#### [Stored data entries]
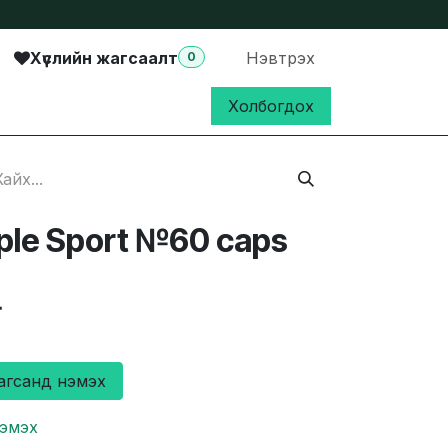
Хүслийн жагсаалт
Нэвтрэх
0
Холбогдох
iple Sport №60 caps
₮
агсанд нэмэх
нэмэх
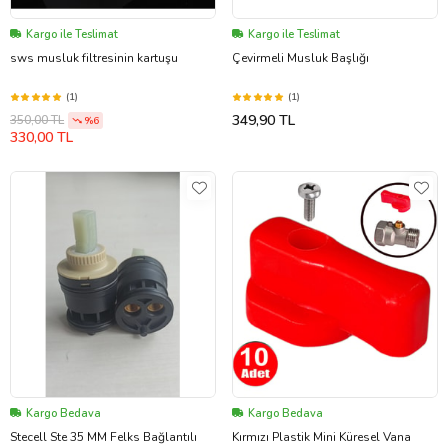
Kargo ile Teslimat
Kargo ile Teslimat
sws musluk filtresinin kartuşu
Çevirmeli Musluk Başlığı
(1)
(1)
349,90 TL
350,00 TL
%6
330,00 TL
Kargo Bedava
Kargo Bedava
Stecell Ste 35 MM Felks Bağlantılı
Kırmızı Plastik Mini Küresel Vana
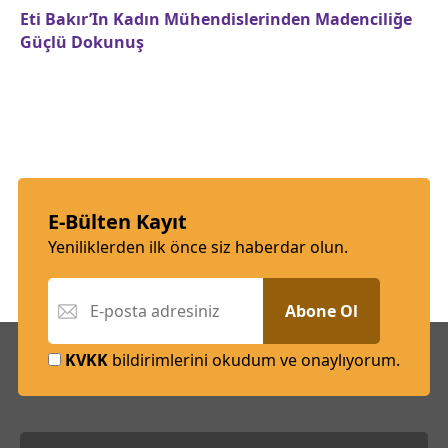
Eti Bakır’In Kadın Mühendislerinden Madenciliğe
Güçlü Dokunuş
E-Bülten Kayıt
Yeniliklerden ilk önce siz haberdar olun.
Abone Ol
KVKK
bildirimlerini okudum ve onaylıyorum.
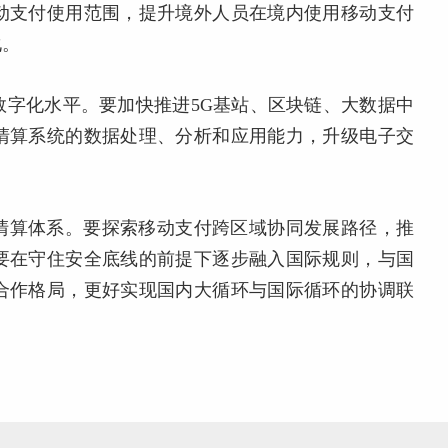
动支付使用范围，提升境外人员在境内使用移动支付
化。
数字化水平。要加快推进5G基站、区块链、大数据中
清算系统的数据处理、分析和应用能力，升级电子交
清算体系。要探索移动支付跨区域协同发展路径，推
要在守住安全底线的前提下逐步融入国际规则，与国
合作格局，更好实现国内大循环与国际循环的协调联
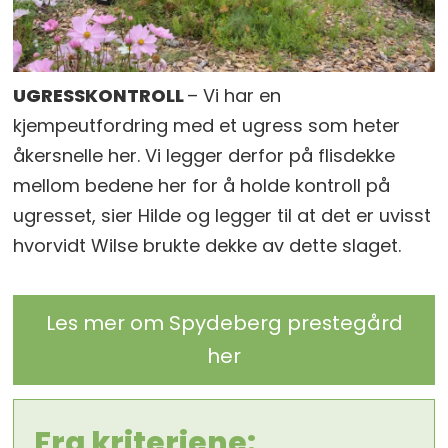
UGRESSKONTROLL
– Vi har en
kjempeutfordring med et ugress som heter
åkersnelle her. Vi legger derfor på flisdekke
mellom bedene her for å holde kontroll på
ugresset, sier Hilde og legger til at det er uvisst
hvorvidt Wilse brukte dekke av dette slaget.
Les mer om Spydeberg prestegård
her
Fra kriteriene:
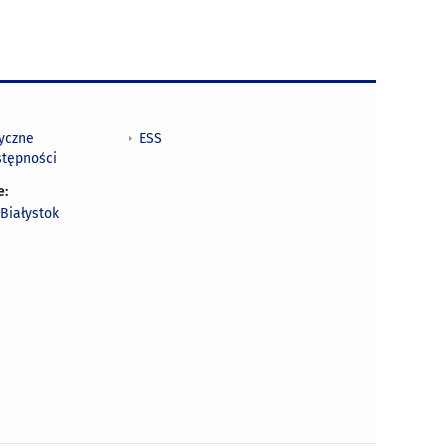
tyczne
ESS
stępności
e:
Białystok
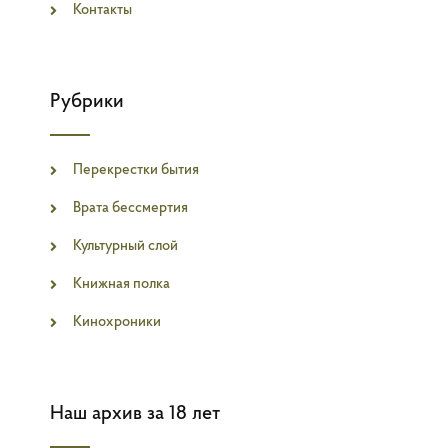
Контакты
Рубрики
Перекрестки бытия
Врата бессмертия
Культурный слой
Книжная полка
Кинохроники
Наш архив за 18 лет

#### [What is required]
Please update the records above by replacing every "Kargo Bedava" with "Ücretsiz Kargo" and leaving all other text unchanged. Return the updated lines without the pictures.

#### [Your response]
Хүслийн жагсаалт
Нэвтрэх
0
Холбогдох
iple Sport №60 caps
₮
агсанд нэмэх
нэмэх
Kargo ile Teslimat
Kargo ile Teslimat
sws musluk filtresinin kartuşu
Çevirmeli Musluk Başlığı
(1)
(1)
349,90 TL
350,00 TL
%6
330,00 TL
Ücretsiz Kargo
Ücretsiz Kargo
Stecell Ste 35 MM Felks Bağlantılı
Kırmızı Plastik Mini Küresel Vana
Eti Bakır’In Kadın Mühendislerinden Madenciliğe
Güçlü Dokunuş
E-Bülten Kayıt
Yeniliklerden ilk önce siz haberdar olun.
Abone Ol
KVKK
bildirimlerini okudum ve onaylıyorum.
动支付使用范围，提升境外人员在境内使用移动支付
化。
数字化水平。要加快推进5G基站、区块链、大数据中
清算系统的数据处理、分析和应用能力，升级电子交
清算体系。要探索移动支付跨区域协同发展路径，推
要在守住安全底线的前提下逐步融入国际规则，与国
合作格局，更好实现国内大循环与国际循环的协调联
UGRESSKONTROLL
– Vi har en
kjempeutfordring med et ugress som heter
åkersnelle her. Vi legger derfor på flisdekke
mellom bedene her for å holde kontroll på
ugresset, sier Hilde og legger til at det er uvisst
hvorvidt Wilse brukte dekke av dette slaget.
Les mer om Spydeberg prestegård
her
Fra kriteriene:
tyczne
ESS
stępności
e:
Białystok
Контакты
Рубрики
Перекрестки бытия
Врата бессмертия
Культурный слой
Книжная полка
Кинохроники
Наш архив за 18 лет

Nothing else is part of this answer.